US20250061634
2025-02-20
Physics
G06T13/205
The patent application presents systems and methods for animating virtual avatars or agents based on input audio, emotions, and styles using machine learning. A deep neural network is utilized to generate motion or deformation information for a character, representing speech from audio input. The character's facial components, such as head, skin, eyes, and tongue, are modeled separately, allowing the network to output specific motion data for each component. During training, a transformer-based audio encoder with locked parameters is used to train a decoder with a weighted feature vector. The network's output is then rendered to create emotion-accurate facial animations.

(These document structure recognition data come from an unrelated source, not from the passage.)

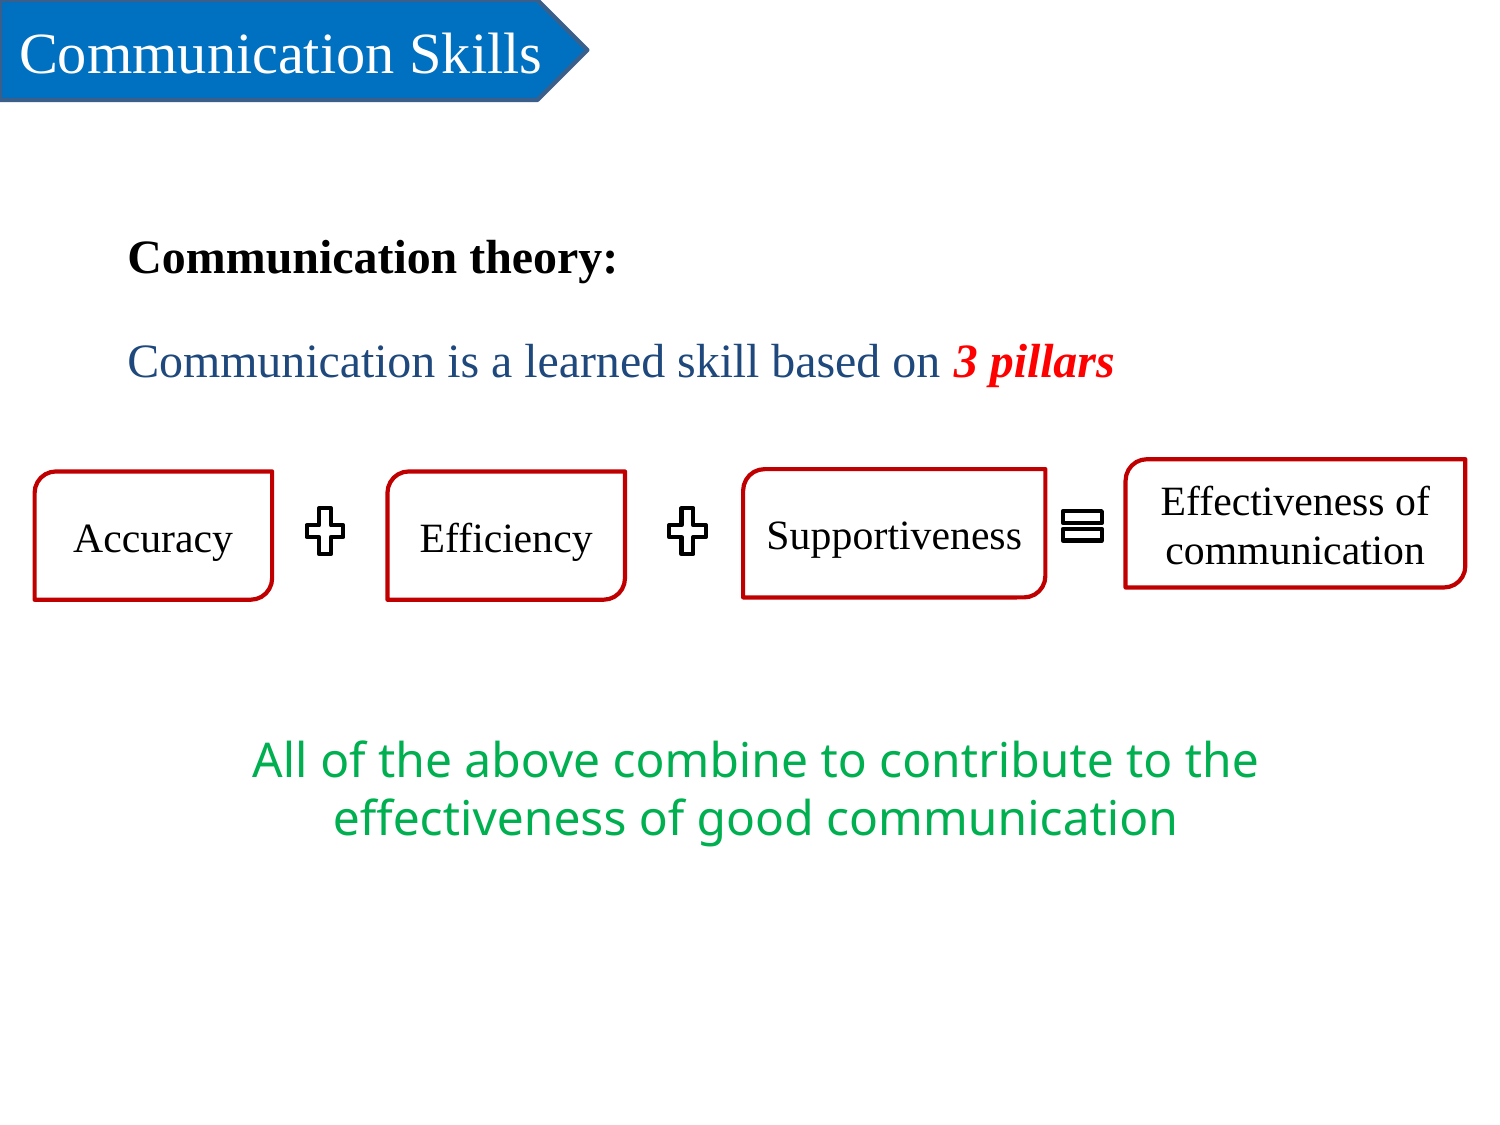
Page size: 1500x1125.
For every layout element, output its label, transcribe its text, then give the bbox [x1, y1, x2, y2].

text_box [305, 506, 345, 556]
text_box Communication theory: Communication is a learned skill based on 3 pillars [112, 224, 1413, 395]
text_box Supportiveness [741, 467, 1048, 600]
text_box [1061, 527, 1104, 543]
text_box Communication Skills [0, 0, 590, 103]
text_box Efficiency [385, 469, 628, 602]
text_box All of the above combine to contribute to the effectiveness of good communication [87, 722, 1425, 853]
text_box [667, 506, 708, 556]
text_box Effectiveness of communication [1123, 457, 1468, 590]
text_box Accuracy [32, 469, 275, 602]
text_box [1061, 509, 1104, 525]
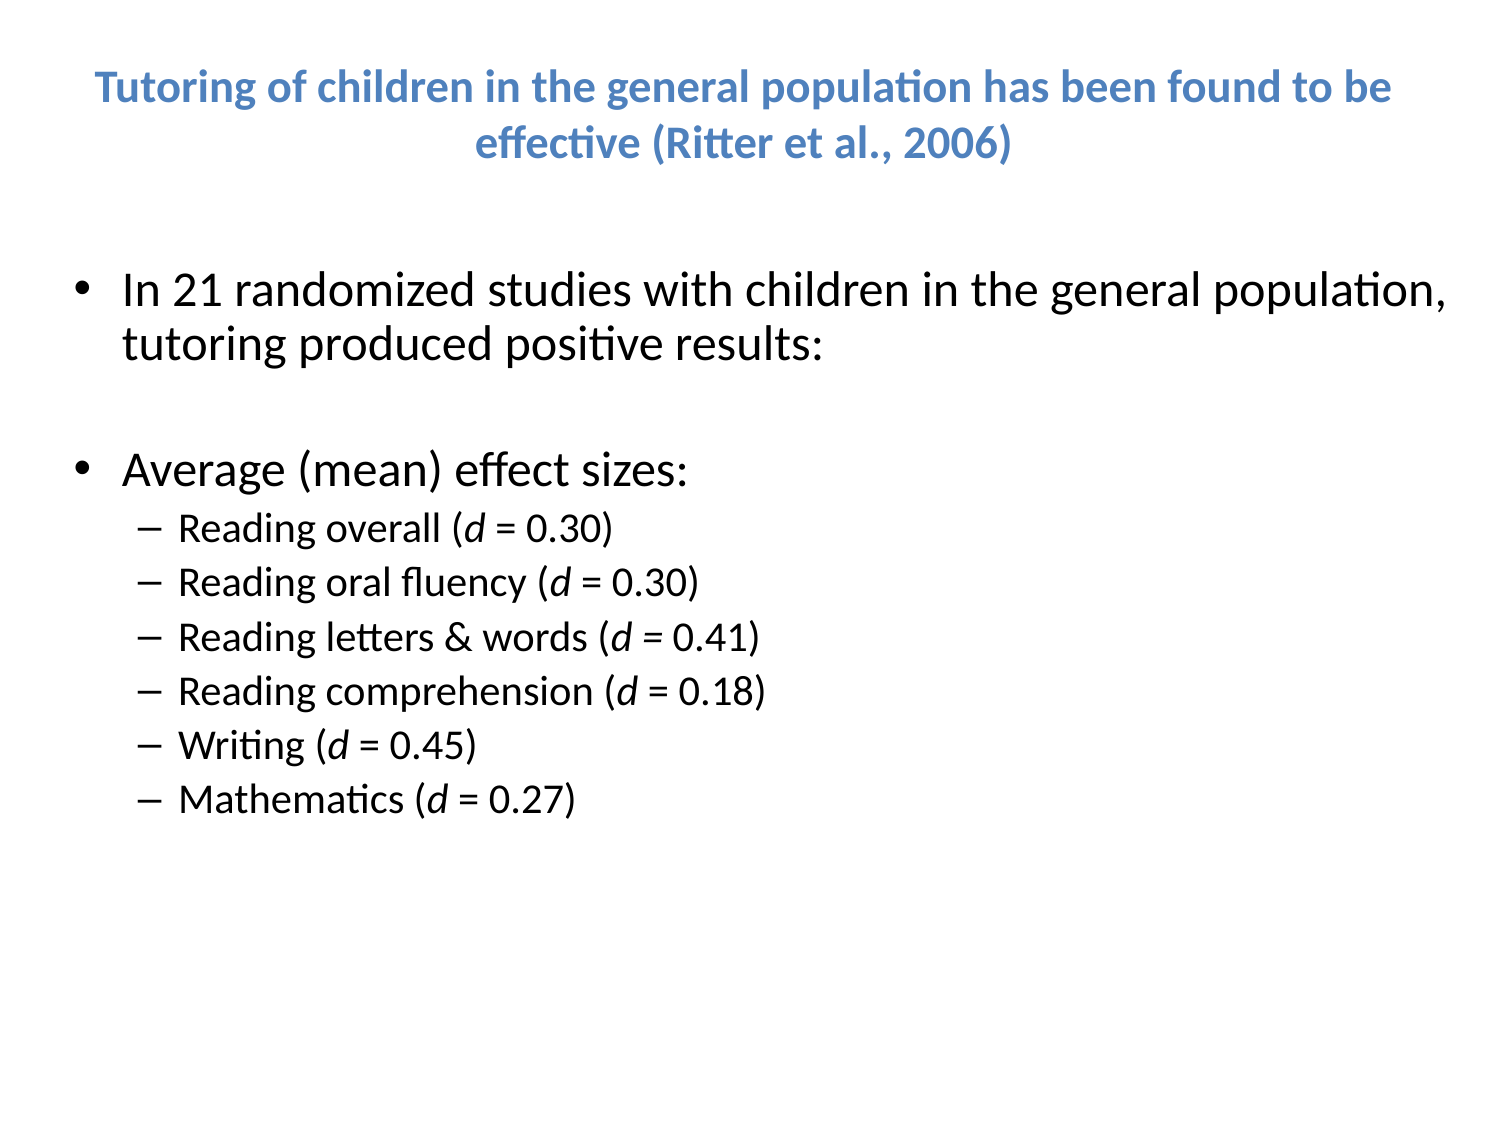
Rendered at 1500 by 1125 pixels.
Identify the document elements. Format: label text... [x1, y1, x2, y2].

list In 21 randomized studies with children in the general population, tutoring produced positive results: Average (mean) effect sizes: Reading overall (d = 0.30) Reading oral fluency (d = 0.30) Reading letters & words (d = 0.41) Reading comprehension (d = 0.18) Writing (d = 0.45) Mathematics (d = 0.27) [58, 255, 1475, 1088]
title Tutoring of children in the general population has been found to be effective (Ritter et al., 2006) [29, 46, 1459, 232]
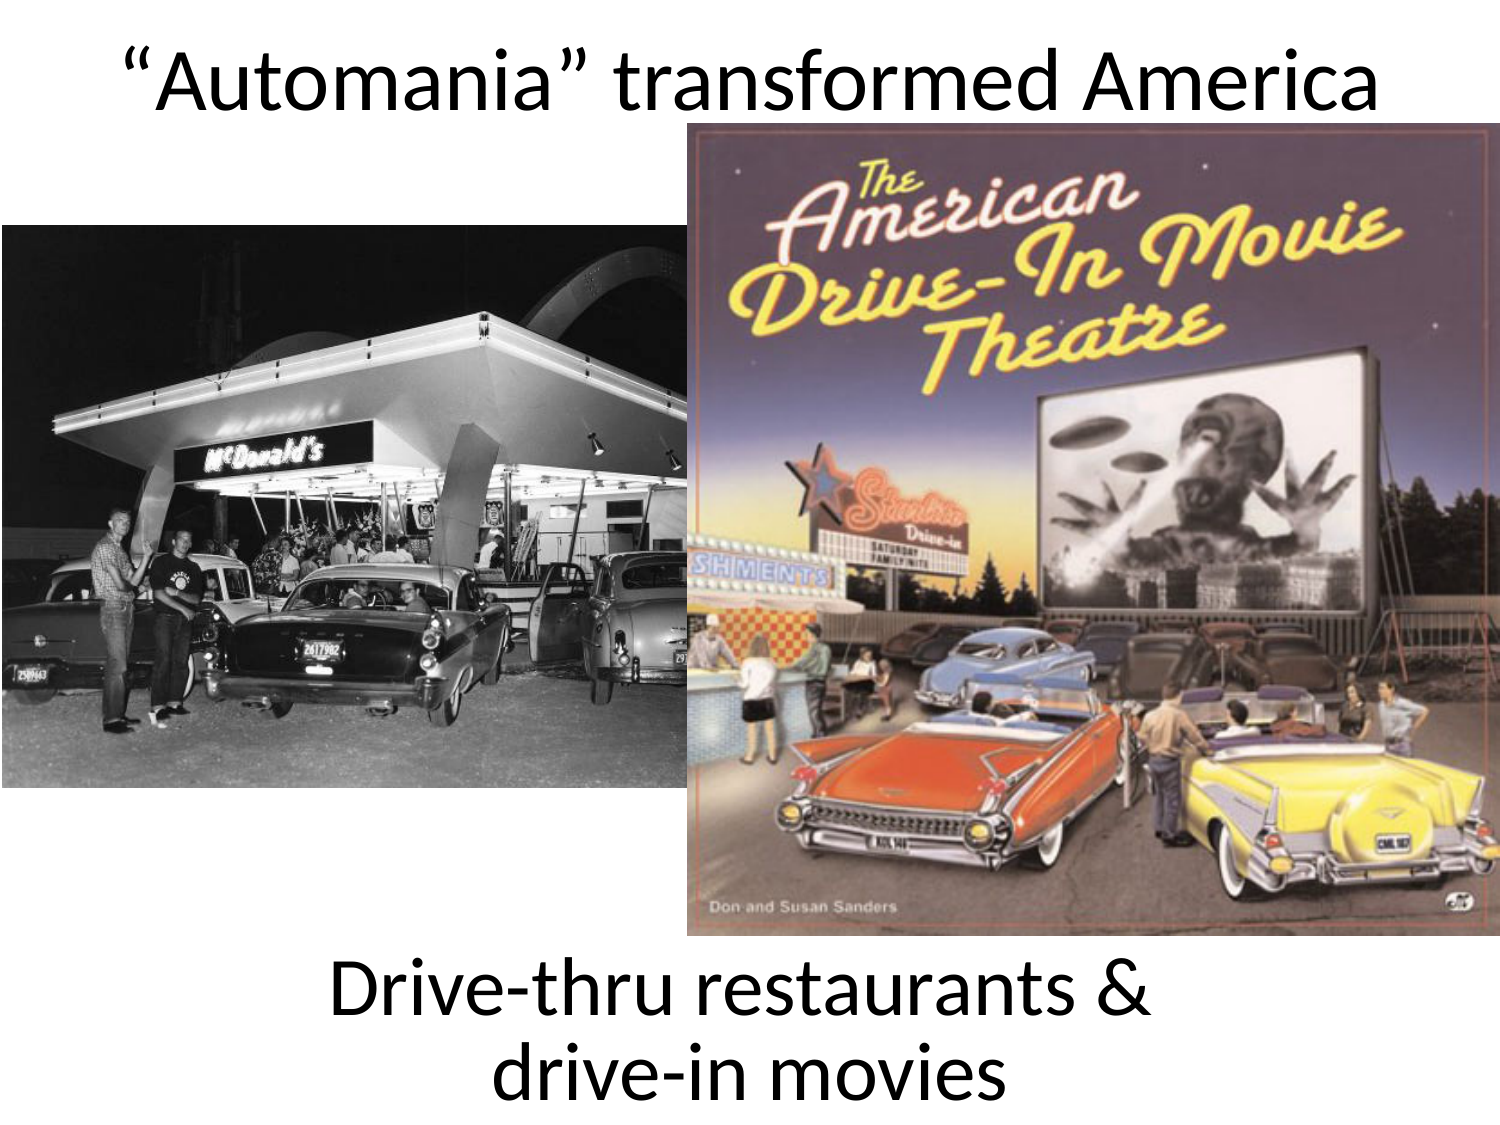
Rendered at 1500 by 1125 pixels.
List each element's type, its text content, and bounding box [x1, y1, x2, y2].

text_box Drive-thru restaurants & drive-in movies [0, 940, 1500, 1125]
title “Automania” transformed America [0, 0, 1500, 150]
picture [1, 122, 1500, 936]
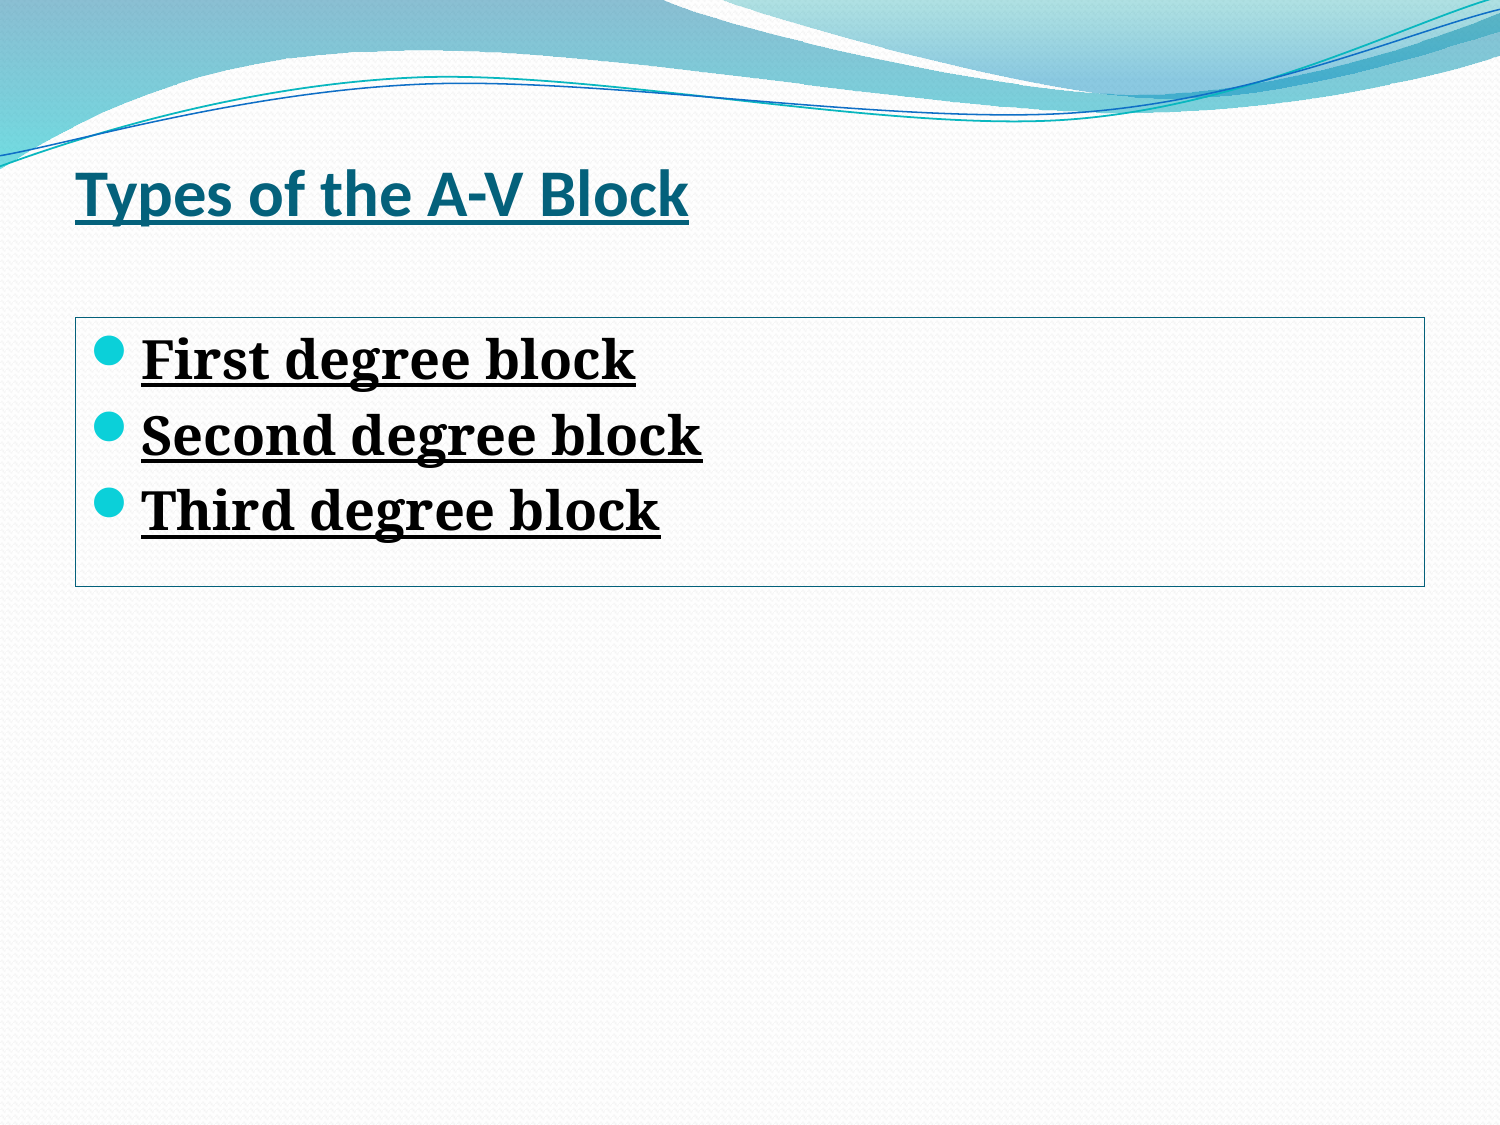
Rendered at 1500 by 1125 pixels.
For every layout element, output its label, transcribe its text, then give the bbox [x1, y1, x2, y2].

list First degree block Second degree block Third degree block [75, 317, 1425, 587]
title Types of the A-V Block [75, 54, 1425, 230]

Animating characters to appear as if they are speaking based on audio data is complex and time-consuming. Current machine-learning approaches often fail to create realistic animations, particularly in languages the model isn't trained for. This can be problematic when animating virtual humans intended to appear as real people. The disclosed invention aims to automate this process for real-time applications, improving the realism of facial animations.
The described systems and methods have diverse applications across various industries. They can be used in non-autonomous and autonomous vehicles, robots, drones, and other machinery for purposes such as machine control, synthetic data generation, augmented reality, virtual reality, security surveillance, and more. They are also applicable in digital twinning, conversational AI, generative AI with large language models (LLMs), light transport simulation, collaborative content creation for 3D assets, and cloud computing.
The approach involves using deep neural networks like CNNs or transformers to process raw audio input and extract features for animation. These networks output motion or deformation data to render facial animations corresponding to speech. The system can incorporate style and emotion vectors during training to adjust animations according to different emotional states or styles. Facial components are modeled independently for more realistic animation effects.
The invention includes integrating transformer-based audio encoders into an Audio2Face model. Modifications involve adding transformer layers to existing CNN models pre-trained on diverse audio data. The system can handle small-duration audio samples without prior frame knowledge loss. Techniques like regularization loss reduce motion jitter during silence, enhancing animation quality. The system aims to produce realistic character behavior by considering emotional states alongside speech.